**Assignment a**
In the text on Aegir and Ran, what is the name of the hall where the couple lives under the sea?
┄┄┄┄┄┄
Aegir and Ran: The Light and Day of the Sea
In the case of Aegir and Ran, opposites attract, but what is the significance of these differences?
Aegir and Ran are the big personalities of the sea. One will welcome you with open arms and ply you with beer and the other will cast their net, drown you and add you to their collection of dead souls.
They are feared and revered in Norse mythology and probably contribute to the origins or confirmation of many European sea myths.
Sailors would offer them gold, in order for safe passage across the ocean, or at the very least that their dead souls be treated with respect in the realms of the great Aegirheim.
But which one was which?
Let’s find out more about Aegir and Ran.
Who Are Aegir And Ran?
Aegir and Ran are two of the most mentioned ‘giants’ in Norse mythology. That’s not to say there are many references, but enough to paint a good picture around these two colorful characters.
Even the ‘fact’ that they are both giants is contested. Ran is described as a sea goddess (not a giant) and Aegir as a giant in some sources.
Aegir (meaning ‘sea’) and Ran ( meaning ‘ ravager’) are a married couple that lives under the sea in a magnificent hall called Aegirheim. They have 9 daughters who are named after the waves.
Despite the giant connotations, they have a good relationship with the Asgard gods and Vanir gods, demonstrated by the invitations to feasts and the full attendance at their own hosted feasts.
Their Representation of the sea
As a pair, they indeed represent the ocean’s malevolence and benevolence.
Aegir is represented as a gracious host and seems to represent the benevolent aspects of the sea.
Ran corresponds more with the wilder and sinister side of the sea. The mentions of Ran in Norse mythology are usually because she’s been caught drowning unfortunate sailors and dragging them down into her realm to abide in Aegirheim to amuse her till she gets bored.
As a result of their differing personalities, Aegir is both an honorary Aesir and an honorary Vanir and has good relations with them. Although Ran will always be at his side on the feasts, her allegiances lie with Hela, the goddess of death. She prefers the company of the older gods.
┄┄┄┄┄┄
**Assignment b**
Lay out the lines of the entries as a Markdown table with the columns Row and Line, starting at the line containing "60: (771, 602)" and ending at the line containing "77: (970, 756)". Include only those lines and leave out blank ones.
┄┄┄┄┄┄
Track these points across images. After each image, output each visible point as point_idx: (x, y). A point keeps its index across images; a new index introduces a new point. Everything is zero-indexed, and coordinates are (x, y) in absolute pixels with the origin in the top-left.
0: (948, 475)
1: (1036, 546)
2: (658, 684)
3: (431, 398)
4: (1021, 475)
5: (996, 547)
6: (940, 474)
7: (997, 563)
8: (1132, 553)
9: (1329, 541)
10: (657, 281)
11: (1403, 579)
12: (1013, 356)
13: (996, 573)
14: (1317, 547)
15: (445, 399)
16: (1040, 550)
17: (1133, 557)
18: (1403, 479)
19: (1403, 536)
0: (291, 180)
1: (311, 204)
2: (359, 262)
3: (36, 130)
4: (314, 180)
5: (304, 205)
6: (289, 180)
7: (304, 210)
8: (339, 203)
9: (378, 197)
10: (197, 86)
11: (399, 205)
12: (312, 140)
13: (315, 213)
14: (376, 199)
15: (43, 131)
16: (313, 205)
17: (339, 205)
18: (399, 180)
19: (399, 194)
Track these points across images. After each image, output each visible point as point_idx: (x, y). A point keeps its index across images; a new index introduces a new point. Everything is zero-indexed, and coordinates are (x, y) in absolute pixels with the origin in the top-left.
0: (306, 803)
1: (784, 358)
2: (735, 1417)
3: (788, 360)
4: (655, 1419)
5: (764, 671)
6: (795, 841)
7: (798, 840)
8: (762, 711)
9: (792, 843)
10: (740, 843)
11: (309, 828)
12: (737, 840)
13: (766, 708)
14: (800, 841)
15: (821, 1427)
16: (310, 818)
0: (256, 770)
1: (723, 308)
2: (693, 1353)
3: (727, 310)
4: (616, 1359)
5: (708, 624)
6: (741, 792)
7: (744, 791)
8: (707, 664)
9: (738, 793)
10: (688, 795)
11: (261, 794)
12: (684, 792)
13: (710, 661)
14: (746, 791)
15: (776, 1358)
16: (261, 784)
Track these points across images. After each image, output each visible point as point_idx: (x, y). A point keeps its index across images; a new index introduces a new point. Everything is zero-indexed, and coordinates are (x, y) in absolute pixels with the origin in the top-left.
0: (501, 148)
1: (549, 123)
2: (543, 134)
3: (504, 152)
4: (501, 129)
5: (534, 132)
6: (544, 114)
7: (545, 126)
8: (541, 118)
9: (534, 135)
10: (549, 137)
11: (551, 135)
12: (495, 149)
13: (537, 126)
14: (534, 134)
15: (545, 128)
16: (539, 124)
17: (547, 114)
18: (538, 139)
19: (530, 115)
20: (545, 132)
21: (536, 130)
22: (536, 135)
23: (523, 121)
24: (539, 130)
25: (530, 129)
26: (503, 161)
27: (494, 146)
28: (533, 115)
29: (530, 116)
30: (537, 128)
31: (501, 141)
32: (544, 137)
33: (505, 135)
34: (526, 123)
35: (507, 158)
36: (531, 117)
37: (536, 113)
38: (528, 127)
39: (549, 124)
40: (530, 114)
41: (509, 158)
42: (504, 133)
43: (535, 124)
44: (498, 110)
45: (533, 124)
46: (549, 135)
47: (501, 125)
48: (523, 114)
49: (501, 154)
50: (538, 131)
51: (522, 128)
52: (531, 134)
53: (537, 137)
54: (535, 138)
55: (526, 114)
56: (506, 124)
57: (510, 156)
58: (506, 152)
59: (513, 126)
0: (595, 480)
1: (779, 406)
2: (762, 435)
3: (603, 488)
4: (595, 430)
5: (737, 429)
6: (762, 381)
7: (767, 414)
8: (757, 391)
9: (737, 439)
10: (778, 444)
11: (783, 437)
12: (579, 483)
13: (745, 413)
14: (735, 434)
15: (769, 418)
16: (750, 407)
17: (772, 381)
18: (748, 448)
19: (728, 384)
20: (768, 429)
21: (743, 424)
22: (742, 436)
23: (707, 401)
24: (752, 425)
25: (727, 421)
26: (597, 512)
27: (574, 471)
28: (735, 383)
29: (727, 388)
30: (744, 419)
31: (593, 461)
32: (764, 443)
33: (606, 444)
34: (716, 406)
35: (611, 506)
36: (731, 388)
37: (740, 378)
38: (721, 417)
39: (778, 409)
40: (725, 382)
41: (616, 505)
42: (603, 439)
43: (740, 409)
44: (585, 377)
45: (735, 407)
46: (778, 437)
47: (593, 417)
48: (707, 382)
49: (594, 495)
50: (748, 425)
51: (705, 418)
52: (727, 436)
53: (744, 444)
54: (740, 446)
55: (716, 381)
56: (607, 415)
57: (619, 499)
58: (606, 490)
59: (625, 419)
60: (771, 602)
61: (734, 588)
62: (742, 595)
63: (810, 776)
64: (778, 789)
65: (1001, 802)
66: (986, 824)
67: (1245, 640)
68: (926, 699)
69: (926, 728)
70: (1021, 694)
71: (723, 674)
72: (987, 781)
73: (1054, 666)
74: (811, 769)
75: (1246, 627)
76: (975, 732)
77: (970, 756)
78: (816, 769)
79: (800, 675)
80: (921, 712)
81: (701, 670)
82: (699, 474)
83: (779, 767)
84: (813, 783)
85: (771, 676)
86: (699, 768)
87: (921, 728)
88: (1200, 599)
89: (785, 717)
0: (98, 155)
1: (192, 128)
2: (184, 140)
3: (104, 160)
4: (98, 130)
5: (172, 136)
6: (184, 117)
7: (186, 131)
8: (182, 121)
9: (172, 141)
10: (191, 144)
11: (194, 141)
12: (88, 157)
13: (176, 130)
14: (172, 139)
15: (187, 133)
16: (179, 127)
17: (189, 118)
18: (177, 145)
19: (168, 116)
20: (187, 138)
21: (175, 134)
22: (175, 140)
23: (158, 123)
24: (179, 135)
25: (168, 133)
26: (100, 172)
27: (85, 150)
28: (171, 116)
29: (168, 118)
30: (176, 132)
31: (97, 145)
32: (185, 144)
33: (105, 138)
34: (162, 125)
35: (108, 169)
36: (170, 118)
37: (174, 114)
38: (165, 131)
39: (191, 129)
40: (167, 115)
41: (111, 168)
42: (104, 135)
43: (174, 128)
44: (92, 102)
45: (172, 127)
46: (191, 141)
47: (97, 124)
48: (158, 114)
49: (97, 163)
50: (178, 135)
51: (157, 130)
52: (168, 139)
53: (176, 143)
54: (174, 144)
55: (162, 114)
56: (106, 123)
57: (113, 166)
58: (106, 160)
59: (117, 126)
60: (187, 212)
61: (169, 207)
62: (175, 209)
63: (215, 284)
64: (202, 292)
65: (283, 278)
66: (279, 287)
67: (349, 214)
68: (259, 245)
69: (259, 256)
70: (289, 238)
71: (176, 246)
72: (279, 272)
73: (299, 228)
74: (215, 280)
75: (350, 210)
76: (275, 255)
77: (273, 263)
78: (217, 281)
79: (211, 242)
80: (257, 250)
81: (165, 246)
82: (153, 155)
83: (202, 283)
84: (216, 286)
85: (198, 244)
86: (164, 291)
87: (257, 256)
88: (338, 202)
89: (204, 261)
┄┄┄┄┄┄
**Task response a**
Aegirheim

**Task response b**
| Row | Line |
|---|---|
| 1 | 60: (771, 602) |
| 2 | 61: (734, 588) |
| 3 | 62: (742, 595) |
| 4 | 63: (810, 776) |
| 5 | 64: (778, 789) |
| 6 | 65: (1001, 802) |
| 7 | 66: (986, 824) |
| 8 | 67: (1245, 640) |
| 9 | 68: (926, 699) |
| 10 | 69: (926, 728) |
| 11 | 70: (1021, 694) |
| 12 | 71: (723, 674) |
| 13 | 72: (987, 781) |
| 14 | 73: (1054, 666) |
| 15 | 74: (811, 769) |
| 16 | 75: (1246, 627) |
| 17 | 76: (975, 732) |
| 18 | 77: (970, 756) |